Task goal >>
Take each line of the material that includes "veya" and copy it.

= Beginning of Section =

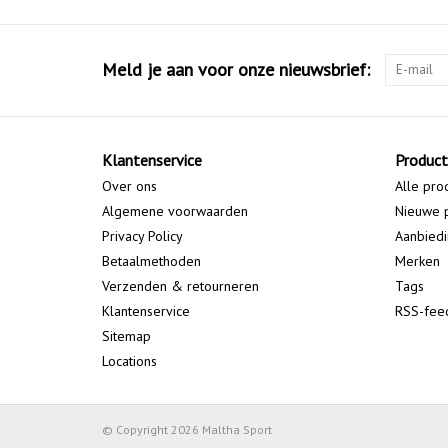
Meld je aan voor onze nieuwsbrief:
Klantenservice
Produc
Over ons
Alle pro
Algemene voorwaarden
Nieuwe 
Privacy Policy
Aanbied
Betaalmethoden
Merken
Verzenden & retourneren
Tags
Klantenservice
RSS-fee
Sitemap
Locations
© Copyright 2026 Maltha Sport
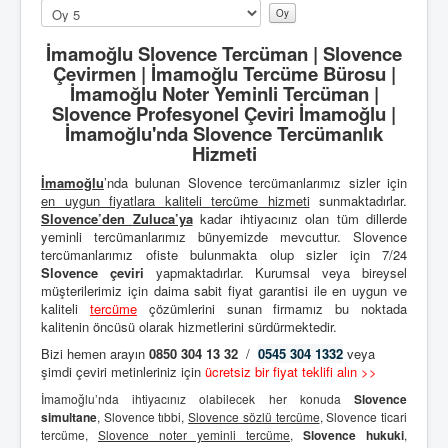
Lütfen
oylayın
İmamoğlu Slovence Tercüman | Slovence
Çevirmen | İmamoğlu Tercüme Bürosu |
İmamoğlu Noter Yeminli Tercüman |
Slovence Profesyonel Çeviri İmamoğlu |
İmamoğlu'nda Slovence Tercümanlık
Hizmeti
İmamoğlu
’nda bulunan Slovence tercümanlarımız sizler için
en uygun fiyatlara kaliteli
tercüme hizmeti
sunmaktadırlar.
Slovence’den
Zuluca’ya
kadar ihtiyacınız olan tüm dillerde
yeminli tercümanlarımız bünyemizde mevcuttur. Slovence
tercümanlarımız ofiste bulunmakta olup sizler için 7/24
Slovence çeviri
yapmaktadırlar. Kurumsal veya bireysel
müşterilerimiz için daima sabit fiyat garantisi ile en uygun ve
kaliteli
tercüme
çözümlerini sunan firmamız bu noktada
kalitenin öncüsü olarak hizmetlerini sürdürmektedir.
Bizi hemen arayın
0850 304 13 32
/
0545 304 1332
veya
şimdi çeviri metinleriniz için
ücretsiz bir fiyat teklifi alın >>
İmamoğlu’nda ihtiyacınız olabilecek her konuda
Slovence
simultane
, Slovence tıbbi,
Slovence sözlü tercüme
, Slovence ticari
tercüme,
Slovence noter yeminli tercüme
,
Slovence hukuki
,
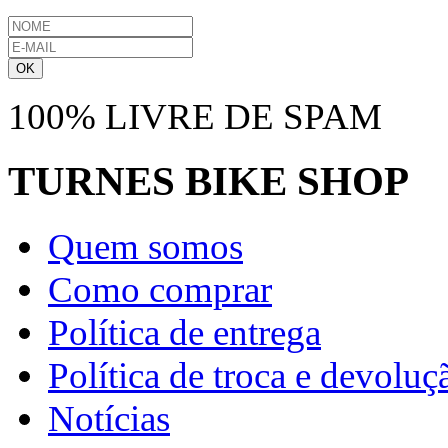
OK
100% LIVRE DE SPAM
TURNES
BIKE SHOP
Quem somos
Como comprar
Política de entrega
Política de troca e devoluç
Notícias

= End of Section =

Written reply >>
yapmaktadırlar. Kurumsal veya bireysel
veya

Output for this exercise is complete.